--- AVAILABLE DATA Enclosed Below ---

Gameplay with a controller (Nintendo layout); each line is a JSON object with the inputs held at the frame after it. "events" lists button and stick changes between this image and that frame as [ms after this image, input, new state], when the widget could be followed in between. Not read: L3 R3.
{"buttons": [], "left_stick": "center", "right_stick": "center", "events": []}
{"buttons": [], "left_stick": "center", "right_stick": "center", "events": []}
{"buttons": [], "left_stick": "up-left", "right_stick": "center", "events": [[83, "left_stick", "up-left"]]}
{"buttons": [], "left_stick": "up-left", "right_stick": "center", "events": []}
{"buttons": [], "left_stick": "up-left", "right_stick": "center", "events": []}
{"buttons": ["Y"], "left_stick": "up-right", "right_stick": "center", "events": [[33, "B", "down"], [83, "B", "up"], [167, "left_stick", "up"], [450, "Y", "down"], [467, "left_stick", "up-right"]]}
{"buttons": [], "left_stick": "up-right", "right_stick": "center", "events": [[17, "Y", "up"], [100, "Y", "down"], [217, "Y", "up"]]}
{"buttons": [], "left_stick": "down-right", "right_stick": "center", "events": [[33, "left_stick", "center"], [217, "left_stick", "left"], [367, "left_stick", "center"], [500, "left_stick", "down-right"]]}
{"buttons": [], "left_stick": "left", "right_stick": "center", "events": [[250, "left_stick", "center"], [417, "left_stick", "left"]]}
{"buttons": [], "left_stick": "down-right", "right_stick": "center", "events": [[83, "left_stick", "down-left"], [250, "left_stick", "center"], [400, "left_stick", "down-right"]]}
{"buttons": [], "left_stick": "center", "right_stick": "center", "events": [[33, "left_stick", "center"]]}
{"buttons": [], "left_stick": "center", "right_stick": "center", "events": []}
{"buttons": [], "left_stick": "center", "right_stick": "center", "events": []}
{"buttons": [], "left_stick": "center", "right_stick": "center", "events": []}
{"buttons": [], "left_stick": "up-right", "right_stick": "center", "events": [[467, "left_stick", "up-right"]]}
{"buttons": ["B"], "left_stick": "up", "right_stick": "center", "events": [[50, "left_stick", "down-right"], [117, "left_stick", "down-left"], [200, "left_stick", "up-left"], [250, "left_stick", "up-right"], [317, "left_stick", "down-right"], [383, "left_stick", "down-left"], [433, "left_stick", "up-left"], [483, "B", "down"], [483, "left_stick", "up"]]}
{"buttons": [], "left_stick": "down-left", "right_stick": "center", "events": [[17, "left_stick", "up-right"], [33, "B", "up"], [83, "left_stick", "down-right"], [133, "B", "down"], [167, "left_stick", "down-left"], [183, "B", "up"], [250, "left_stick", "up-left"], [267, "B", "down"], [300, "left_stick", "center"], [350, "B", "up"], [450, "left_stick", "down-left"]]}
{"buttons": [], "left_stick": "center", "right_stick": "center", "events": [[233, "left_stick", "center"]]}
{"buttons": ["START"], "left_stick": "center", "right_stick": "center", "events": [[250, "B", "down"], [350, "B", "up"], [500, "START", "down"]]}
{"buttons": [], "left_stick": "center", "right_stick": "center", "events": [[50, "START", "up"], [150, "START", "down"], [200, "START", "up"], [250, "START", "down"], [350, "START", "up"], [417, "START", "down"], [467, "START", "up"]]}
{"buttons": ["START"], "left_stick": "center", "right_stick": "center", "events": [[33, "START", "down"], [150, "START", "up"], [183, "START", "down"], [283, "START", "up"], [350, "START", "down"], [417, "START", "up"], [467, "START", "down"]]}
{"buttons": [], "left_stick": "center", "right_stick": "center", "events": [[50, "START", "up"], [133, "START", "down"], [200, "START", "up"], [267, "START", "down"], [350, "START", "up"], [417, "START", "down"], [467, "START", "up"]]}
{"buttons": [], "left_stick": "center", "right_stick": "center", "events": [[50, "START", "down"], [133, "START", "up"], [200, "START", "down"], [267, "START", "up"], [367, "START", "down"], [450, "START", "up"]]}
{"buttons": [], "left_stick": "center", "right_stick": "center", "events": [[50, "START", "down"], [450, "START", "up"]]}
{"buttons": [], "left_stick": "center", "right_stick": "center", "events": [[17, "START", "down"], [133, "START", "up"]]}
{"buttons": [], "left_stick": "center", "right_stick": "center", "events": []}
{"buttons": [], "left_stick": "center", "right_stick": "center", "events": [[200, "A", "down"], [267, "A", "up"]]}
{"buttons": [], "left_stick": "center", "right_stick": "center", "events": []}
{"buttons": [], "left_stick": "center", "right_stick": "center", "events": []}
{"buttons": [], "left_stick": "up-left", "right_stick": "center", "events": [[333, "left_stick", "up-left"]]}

--- End of Enclosed AVAILABLE DATA ---

_WHAT YOU HAVE TO DO:_
Retype each entry exactly, missing none.

_RESPONSE BOX:_
Gameplay with a controller (Nintendo layout); each line is a JSON object with the inputs held at the frame after it. "events" lists button and stick changes between this image and that frame as [ms after this image, input, new state], when the widget could be followed in between. Not read: L3 R3.
{"buttons": [], "left_stick": "center", "right_stick": "center", "events": []}
{"buttons": [], "left_stick": "center", "right_stick": "center", "events": []}
{"buttons": [], "left_stick": "up-left", "right_stick": "center", "events": [[83, "left_stick", "up-left"]]}
{"buttons": [], "left_stick": "up-left", "right_stick": "center", "events": []}
{"buttons": [], "left_stick": "up-left", "right_stick": "center", "events": []}
{"buttons": ["Y"], "left_stick": "up-right", "right_stick": "center", "events": [[33, "B", "down"], [83, "B", "up"], [167, "left_stick", "up"], [450, "Y", "down"], [467, "left_stick", "up-right"]]}
{"buttons": [], "left_stick": "up-right", "right_stick": "center", "events": [[17, "Y", "up"], [100, "Y", "down"], [217, "Y", "up"]]}
{"buttons": [], "left_stick": "down-right", "right_stick": "center", "events": [[33, "left_stick", "center"], [217, "left_stick", "left"], [367, "left_stick", "center"], [500, "left_stick", "down-right"]]}
{"buttons": [], "left_stick": "left", "right_stick": "center", "events": [[250, "left_stick", "center"], [417, "left_stick", "left"]]}
{"buttons": [], "left_stick": "down-right", "right_stick": "center", "events": [[83, "left_stick", "down-left"], [250, "left_stick", "center"], [400, "left_stick", "down-right"]]}
{"buttons": [], "left_stick": "center", "right_stick": "center", "events": [[33, "left_stick", "center"]]}
{"buttons": [], "left_stick": "center", "right_stick": "center", "events": []}
{"buttons": [], "left_stick": "center", "right_stick": "center", "events": []}
{"buttons": [], "left_stick": "center", "right_stick": "center", "events": []}
{"buttons": [], "left_stick": "up-right", "right_stick": "center", "events": [[467, "left_stick", "up-right"]]}
{"buttons": ["B"], "left_stick": "up", "right_stick": "center", "events": [[50, "left_stick", "down-right"], [117, "left_stick", "down-left"], [200, "left_stick", "up-left"], [250, "left_stick", "up-right"], [317, "left_stick", "down-right"], [383, "left_stick", "down-left"], [433, "left_stick", "up-left"], [483, "B", "down"], [483, "left_stick", "up"]]}
{"buttons": [], "left_stick": "down-left", "right_stick": "center", "events": [[17, "left_stick", "up-right"], [33, "B", "up"], [83, "left_stick", "down-right"], [133, "B", "down"], [167, "left_stick", "down-left"], [183, "B", "up"], [250, "left_stick", "up-left"], [267, "B", "down"], [300, "left_stick", "center"], [350, "B", "up"], [450, "left_stick", "down-left"]]}
{"buttons": [], "left_stick": "center", "right_stick": "center", "events": [[233, "left_stick", "center"]]}
{"buttons": ["START"], "left_stick": "center", "right_stick": "center", "events": [[250, "B", "down"], [350, "B", "up"], [500, "START", "down"]]}
{"buttons": [], "left_stick": "center", "right_stick": "center", "events": [[50, "START", "up"], [150, "START", "down"], [200, "START", "up"], [250, "START", "down"], [350, "START", "up"], [417, "START", "down"], [467, "START", "up"]]}
{"buttons": ["START"], "left_stick": "center", "right_stick": "center", "events": [[33, "START", "down"], [150, "START", "up"], [183, "START", "down"], [283, "START", "up"], [350, "START", "down"], [417, "START", "up"], [467, "START", "down"]]}
{"buttons": [], "left_stick": "center", "right_stick": "center", "events": [[50, "START", "up"], [133, "START", "down"], [200, "START", "up"], [267, "START", "down"], [350, "START", "up"], [417, "START", "down"], [467, "START", "up"]]}
{"buttons": [], "left_stick": "center", "right_stick": "center", "events": [[50, "START", "down"], [133, "START", "up"], [200, "START", "down"], [267, "START", "up"], [367, "START", "down"], [450, "START", "up"]]}
{"buttons": [], "left_stick": "center", "right_stick": "center", "events": [[50, "START", "down"], [450, "START", "up"]]}
{"buttons": [], "left_stick": "center", "right_stick": "center", "events": [[17, "START", "down"], [133, "START", "up"]]}
{"buttons": [], "left_stick": "center", "right_stick": "center", "events": []}
{"buttons": [], "left_stick": "center", "right_stick": "center", "events": [[200, "A", "down"], [267, "A", "up"]]}
{"buttons": [], "left_stick": "center", "right_stick": "center", "events": []}
{"buttons": [], "left_stick": "center", "right_stick": "center", "events": []}
{"buttons": [], "left_stick": "up-left", "right_stick": "center", "events": [[333, "left_stick", "up-left"]]}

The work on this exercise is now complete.